━━━ Records
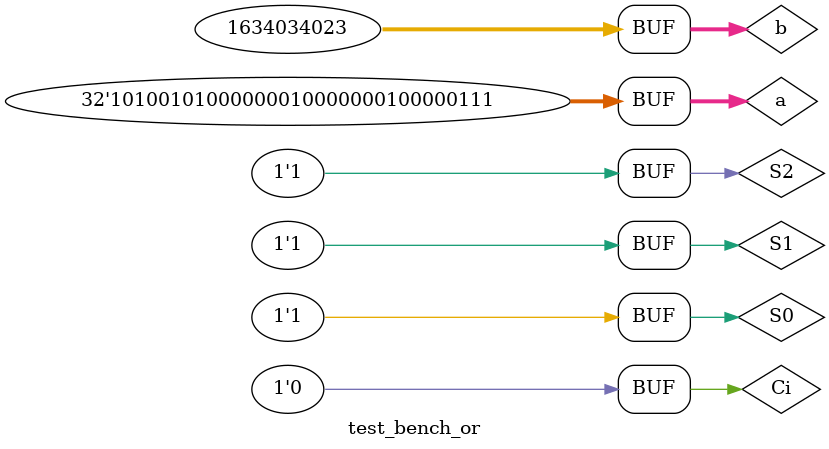
<source format=v>
`define DELAY 20
module test_bench_or();
reg [31:0]a,b; 
reg S0,S1,S2,Ci;
wire [31:0]F;
wire Co;
alu_32_bit ahmet (a, b,S0,S1,S2,Ci,F,Co);

initial begin
a = 32'b00000001000000010000000100000001; b = 32'b01100001011000010110000101100001; Ci=1'b0;  S0 = 1'b1; S1 = 1'b1; S2 = 1'b1;
#`DELAY;

a = 32'b00000001000000010000000100001111; b = 32'b01100001001000010110000001100001; Ci=1'b0;  S0 = 1'b1; S1 = 1'b1; S2 = 1'b1;
#`DELAY;

a = 32'b00100101000000010000000100000111; b = 32'b01100001011000010110000101100111; Ci=1'b0;  S0 = 1'b1; S1 = 1'b1; S2 = 1'b1;
#`DELAY;

a = 32'b10100101000000010000000100000111; b = 32'b01100001011001010110000101100111; Ci=1'b0;  S0 = 1'b1; S1 = 1'b1; S2 = 1'b1;
#`DELAY;
end

 
 
initial
begin
$monitor("time = %2d,a =%32b, b=%32b, A or B=%32b",$time, a, b,F);
end
 
endmodule
</source>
━━━━━━
■ Prompt
Return all the data above as written, leaving out only the pictures.

■ Output of the task
<source format=v>
`define DELAY 20
module test_bench_or();
reg [31:0]a,b; 
reg S0,S1,S2,Ci;
wire [31:0]F;
wire Co;
alu_32_bit ahmet (a, b,S0,S1,S2,Ci,F,Co);

initial begin
a = 32'b00000001000000010000000100000001; b = 32'b01100001011000010110000101100001; Ci=1'b0;  S0 = 1'b1; S1 = 1'b1; S2 = 1'b1;
#`DELAY;

a = 32'b00000001000000010000000100001111; b = 32'b01100001001000010110000001100001; Ci=1'b0;  S0 = 1'b1; S1 = 1'b1; S2 = 1'b1;
#`DELAY;

a = 32'b00100101000000010000000100000111; b = 32'b01100001011000010110000101100111; Ci=1'b0;  S0 = 1'b1; S1 = 1'b1; S2 = 1'b1;
#`DELAY;

a = 32'b10100101000000010000000100000111; b = 32'b01100001011001010110000101100111; Ci=1'b0;  S0 = 1'b1; S1 = 1'b1; S2 = 1'b1;
#`DELAY;
end

 
 
initial
begin
$monitor("time = %2d,a =%32b, b=%32b, A or B=%32b",$time, a, b,F);
end
 
endmodule
</source>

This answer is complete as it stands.